Wherever you are in North Uist, we’ve found it’s always worth turning down small side roads. They often lead to interesting places and give a real taste of local life. The Uists have lots of deserted beaches, tiny villages and areas teeming with wildlife await your discovery.
Take your time and enjoy the ride
Between Berneray, to the north of the Uists, and Eriskay, to the south, there’s a journey that can easily be driven in less than two hours, so a couple of days spent here is a very leisurely exploration
The tiny island of Berneray is the landing point for the short Calmac ferry crossing to or from Harris. Its village (with a convenient tea-shop) lines the shore of a natural harbour, and there are superb beaches on three sides of the island, backed by machair with colourful, summer flowers. There’s also an interesting little museum that’s occasionally open. Be sure to spend an hour or two here, before or after crossing the short causeway, to North Uist. There are several causeways, easing the passage of traffic across the six islands that carry the road between the northern and southern ferry terminals of the Uists.
Leaving Berneray, to reach the main road that circles North Uist, your journey winds its way through crofting land, flanked by small beaches, salt marsh and rocky promontories. Look out for the ruined dun at Loch an Sticir, just by the left turn at Port nan Long. This is a loch where it’s worth quietly hoping for sight of an otter.
Lochmaddy is the largest township of North Uist and has a population of about 300. Taigh Chearsabhagh arts centre provides an introduction to the arts, culture and heritage of the islands in a stimulating environment. Take a walk along the shore beyond the outdoor centre, where you’ll find a traditional, turf-roofed bee-hive building, constructed during 1997 and containing a camera obscura.
From Lochmaddy, it’s only a few minutes drive across the moors past fishing lochs and peat cuttings, to join the west coast road at Clachan, where Hebridean Smokehouse sells tasty smoked salmon, trout or scallops for a luxury picnic – with bread from the village store. Or stop a little further on at Cladach Kirkibost, where the community centre has a modern shop and cafe – with home made soup it’s an excellent lunch stop – broadband, too.
Turn up the west coast road here and pass through several hamlets before reaching the RSPB nature reserve at Balranald – a haven for all sorts of wildlife. The warden also leads a weekly otter walk, at Langass, just east of Clachan. Further on, the shell-sand beach at Balemartin is one of several in this area. You might have it completely to yourselves, even on a weekday in high season.
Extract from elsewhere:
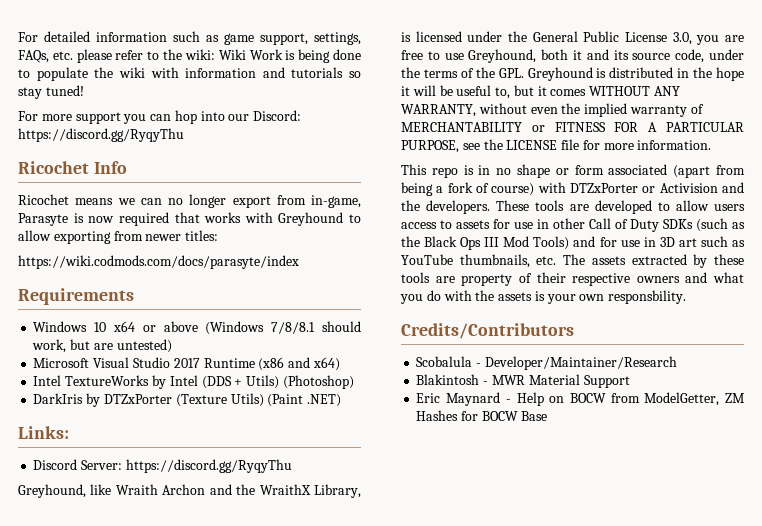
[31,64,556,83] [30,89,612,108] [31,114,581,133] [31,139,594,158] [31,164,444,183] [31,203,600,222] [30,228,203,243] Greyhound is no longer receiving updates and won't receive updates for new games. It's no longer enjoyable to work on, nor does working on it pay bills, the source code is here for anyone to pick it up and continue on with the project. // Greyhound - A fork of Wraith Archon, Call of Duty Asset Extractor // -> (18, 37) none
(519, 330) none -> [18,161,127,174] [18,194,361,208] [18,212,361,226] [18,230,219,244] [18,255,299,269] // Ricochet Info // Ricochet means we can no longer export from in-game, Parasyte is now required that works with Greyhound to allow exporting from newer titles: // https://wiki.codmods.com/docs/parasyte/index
Continue to Malacleit and Sollas on the north coast (more views and walking opportunities) before returning over the moor on the ‘committee road’ from Malacleit back to Cladach Kirkibost. Keep an eye out for raptors, hunting alongside the road, which affords wide ranging views over North Uist.
Driving southward again, you’ll cross moorland to a short causeway over the shallows between North Uist and Grimsay. Here, a scenic detour of about 5 miles around the island is well worth while, Look out for the boatshed/museum and for Kallin, where you can buy ready cooked shellfish. This is another area where you may be lucky enough to catch sight of an otter.
Beyond Grimsay, crossing a couple of further causeways will bring you to the southern islands of the Uists.
Naturally North Uist
Like all Hebridean islands, North Uist offers plenty of scenery attraction but for some, the abundance of wildlife may be the greatest attraction. More often than not, in other areas you need to be extra vigilant, but here, it sometimes seems like nature is putting on a show for you.
Take a drive along the ‘committee road’ – which crosses the moor and cuts across the north west corner of the island and, in the space of ten minutes or so, you might see Golden Eagle, Short-eared Owl and Hen Harrier, without leaving your car or bike saddle.
The western coast road passes the RSPB reserve at Balranald, where resident birds, migrants and those on passage include species rarely seen elsewhere in the UK. Star attractions are Barnacle goose, Corn bunting, Corncrake, Lapwing and Turnstone. The Corncrake despite its noisy nature, is a furtive bird, so you may have to settle for listening to it!
Anglers can experience some of the best salmon, sea-trout and brown trout waters in Europe – while non-anglers will find it a great place to buy smoked salmon.